### [PROBLEMS AND TASKS]
1: Decide whether each statement agrees with the PIPEDA case summary below, answering yes or no and quoting the deciding words: (a) The complaint accuses a marketing firm of improperly disclosing survey respondents' personal information. (b) The complainant raised five specific concerns about the surveys. (c) One concern was whether the survey forms used an opt-in or opt-out consent arrangement.
2: According to the PIPEDA case summary below, what kind of surveys does the marketing firm conduct?

### [TEXT]
--------

PIPEDA Case Summary #2002-91

[Principles 4.1, 4.2.3, 4.3, 4.3.2, 4.3.4, 4.3.5, 4.4, 4.4.2, 4.8, and 4.8.2, Schedule 1]

Complaint

An individual alleged that a marketing firm, which conducts consumer product surveys, improperly discloses the personal information of survey respondents. The complainant raised three specific concerns regarding the surveys:

  • whether the company adequately specifies the extent to which personal information collected is disclosed for marketing purposes or whether the company misleads or deceives individuals as to the purpose of collection;
  • what type of consent arrangement (opt-in versus opt-out) is used on the survey forms and the appropriateness of the arrangement given the sensitivity of the information in question; and
  • whether the company clearly informs the public of its personal information management policies and practices.

--------

### [Stored dataset items]
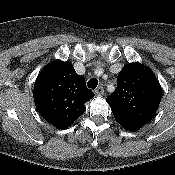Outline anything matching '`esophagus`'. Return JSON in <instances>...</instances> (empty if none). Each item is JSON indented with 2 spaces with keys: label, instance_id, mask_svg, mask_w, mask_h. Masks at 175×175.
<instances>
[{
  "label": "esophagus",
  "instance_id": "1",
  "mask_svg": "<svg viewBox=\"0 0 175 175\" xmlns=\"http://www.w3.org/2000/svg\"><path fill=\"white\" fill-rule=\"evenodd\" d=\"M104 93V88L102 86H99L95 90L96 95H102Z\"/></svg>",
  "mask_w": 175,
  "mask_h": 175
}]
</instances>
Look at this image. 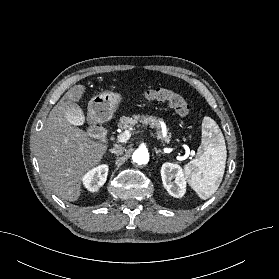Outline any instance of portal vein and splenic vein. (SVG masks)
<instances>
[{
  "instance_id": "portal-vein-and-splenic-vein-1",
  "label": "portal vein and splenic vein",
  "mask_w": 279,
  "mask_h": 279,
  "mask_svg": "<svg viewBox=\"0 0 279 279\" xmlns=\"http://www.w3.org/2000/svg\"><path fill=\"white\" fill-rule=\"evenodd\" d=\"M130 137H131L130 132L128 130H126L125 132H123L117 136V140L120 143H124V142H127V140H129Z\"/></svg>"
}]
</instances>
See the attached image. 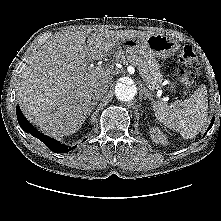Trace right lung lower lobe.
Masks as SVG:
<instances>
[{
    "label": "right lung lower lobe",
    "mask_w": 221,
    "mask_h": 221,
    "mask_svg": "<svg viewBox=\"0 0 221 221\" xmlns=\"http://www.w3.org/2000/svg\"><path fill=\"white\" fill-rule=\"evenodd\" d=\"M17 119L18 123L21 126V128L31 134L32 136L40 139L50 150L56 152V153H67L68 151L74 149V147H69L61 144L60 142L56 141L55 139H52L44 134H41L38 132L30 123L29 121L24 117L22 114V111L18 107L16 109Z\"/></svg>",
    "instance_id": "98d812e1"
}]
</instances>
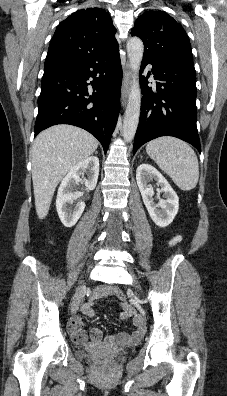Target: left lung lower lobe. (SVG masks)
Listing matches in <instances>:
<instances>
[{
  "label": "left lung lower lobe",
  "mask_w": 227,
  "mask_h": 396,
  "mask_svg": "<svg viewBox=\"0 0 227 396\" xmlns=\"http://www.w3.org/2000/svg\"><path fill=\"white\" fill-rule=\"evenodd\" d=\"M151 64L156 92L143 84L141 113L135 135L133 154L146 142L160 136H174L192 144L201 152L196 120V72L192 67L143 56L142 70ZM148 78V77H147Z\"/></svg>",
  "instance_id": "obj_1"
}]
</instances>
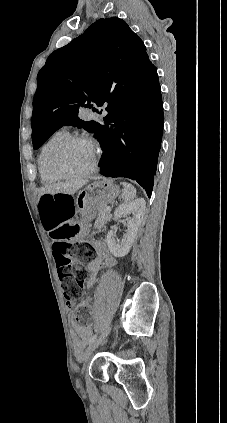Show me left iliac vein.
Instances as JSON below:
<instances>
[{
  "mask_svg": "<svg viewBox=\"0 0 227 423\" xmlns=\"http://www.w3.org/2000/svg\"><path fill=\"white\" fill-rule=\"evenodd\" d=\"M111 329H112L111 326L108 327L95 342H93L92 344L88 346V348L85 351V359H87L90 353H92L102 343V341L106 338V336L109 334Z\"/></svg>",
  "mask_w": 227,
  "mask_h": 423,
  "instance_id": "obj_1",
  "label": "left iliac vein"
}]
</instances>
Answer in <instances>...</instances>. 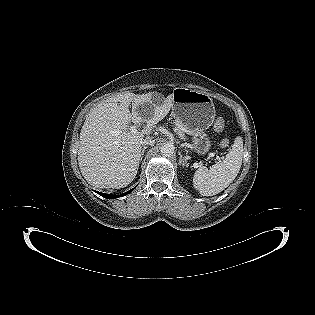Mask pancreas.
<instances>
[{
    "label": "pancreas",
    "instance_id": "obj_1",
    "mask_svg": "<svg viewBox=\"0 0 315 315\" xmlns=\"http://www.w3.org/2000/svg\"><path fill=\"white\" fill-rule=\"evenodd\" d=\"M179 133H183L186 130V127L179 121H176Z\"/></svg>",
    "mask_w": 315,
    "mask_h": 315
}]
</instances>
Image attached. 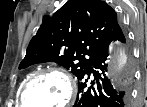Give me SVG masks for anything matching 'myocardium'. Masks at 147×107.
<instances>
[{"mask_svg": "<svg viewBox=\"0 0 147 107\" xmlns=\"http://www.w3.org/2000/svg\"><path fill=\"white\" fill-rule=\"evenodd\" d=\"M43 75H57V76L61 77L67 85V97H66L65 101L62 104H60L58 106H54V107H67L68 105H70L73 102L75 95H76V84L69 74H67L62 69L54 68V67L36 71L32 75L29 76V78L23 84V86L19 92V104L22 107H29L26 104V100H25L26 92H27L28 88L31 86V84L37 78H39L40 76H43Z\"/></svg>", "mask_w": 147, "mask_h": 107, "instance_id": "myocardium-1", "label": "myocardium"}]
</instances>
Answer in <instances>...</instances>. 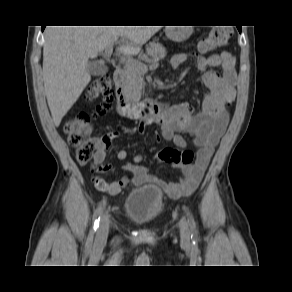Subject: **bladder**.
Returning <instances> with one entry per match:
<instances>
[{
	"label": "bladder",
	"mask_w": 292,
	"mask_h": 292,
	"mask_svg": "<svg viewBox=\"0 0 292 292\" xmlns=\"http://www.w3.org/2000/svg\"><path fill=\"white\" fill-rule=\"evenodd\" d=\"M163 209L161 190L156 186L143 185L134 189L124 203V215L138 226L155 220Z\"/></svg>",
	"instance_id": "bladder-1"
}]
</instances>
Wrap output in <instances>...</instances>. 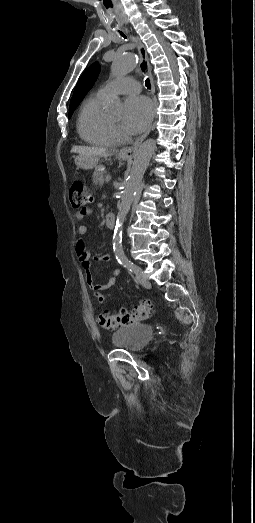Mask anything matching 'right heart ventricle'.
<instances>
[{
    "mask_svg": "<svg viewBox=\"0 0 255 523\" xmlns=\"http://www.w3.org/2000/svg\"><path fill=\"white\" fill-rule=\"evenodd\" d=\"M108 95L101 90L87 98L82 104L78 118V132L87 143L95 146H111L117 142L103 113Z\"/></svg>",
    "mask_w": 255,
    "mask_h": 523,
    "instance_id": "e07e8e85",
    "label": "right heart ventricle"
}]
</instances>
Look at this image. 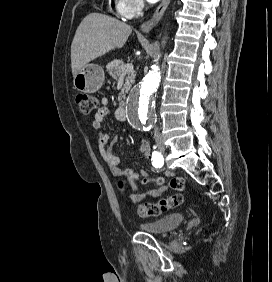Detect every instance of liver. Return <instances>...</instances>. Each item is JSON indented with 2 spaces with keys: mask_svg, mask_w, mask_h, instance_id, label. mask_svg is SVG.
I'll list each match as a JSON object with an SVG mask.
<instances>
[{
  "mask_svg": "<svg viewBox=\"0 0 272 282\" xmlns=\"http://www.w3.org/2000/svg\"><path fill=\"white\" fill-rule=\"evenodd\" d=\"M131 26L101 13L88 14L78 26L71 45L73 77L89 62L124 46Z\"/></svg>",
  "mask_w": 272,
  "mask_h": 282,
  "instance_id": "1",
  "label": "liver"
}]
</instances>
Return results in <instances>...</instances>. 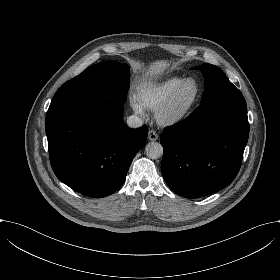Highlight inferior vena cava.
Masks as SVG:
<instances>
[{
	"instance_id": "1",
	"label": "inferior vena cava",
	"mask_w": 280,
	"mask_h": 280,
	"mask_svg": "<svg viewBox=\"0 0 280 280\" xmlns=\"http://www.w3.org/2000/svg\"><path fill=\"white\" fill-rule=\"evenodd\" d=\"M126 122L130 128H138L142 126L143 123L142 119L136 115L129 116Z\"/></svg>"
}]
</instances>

--------

### [TASK SOLUTIONS]
1:
(a) Yes: "improperly discloses the personal information of survey respondents"
(b) No: "The complainant raised three specific concerns regarding the surveys"
(c) Yes: "what type of consent arrangement (opt-in versus opt-out) is used on the survey forms"

2: Consumer product surveys.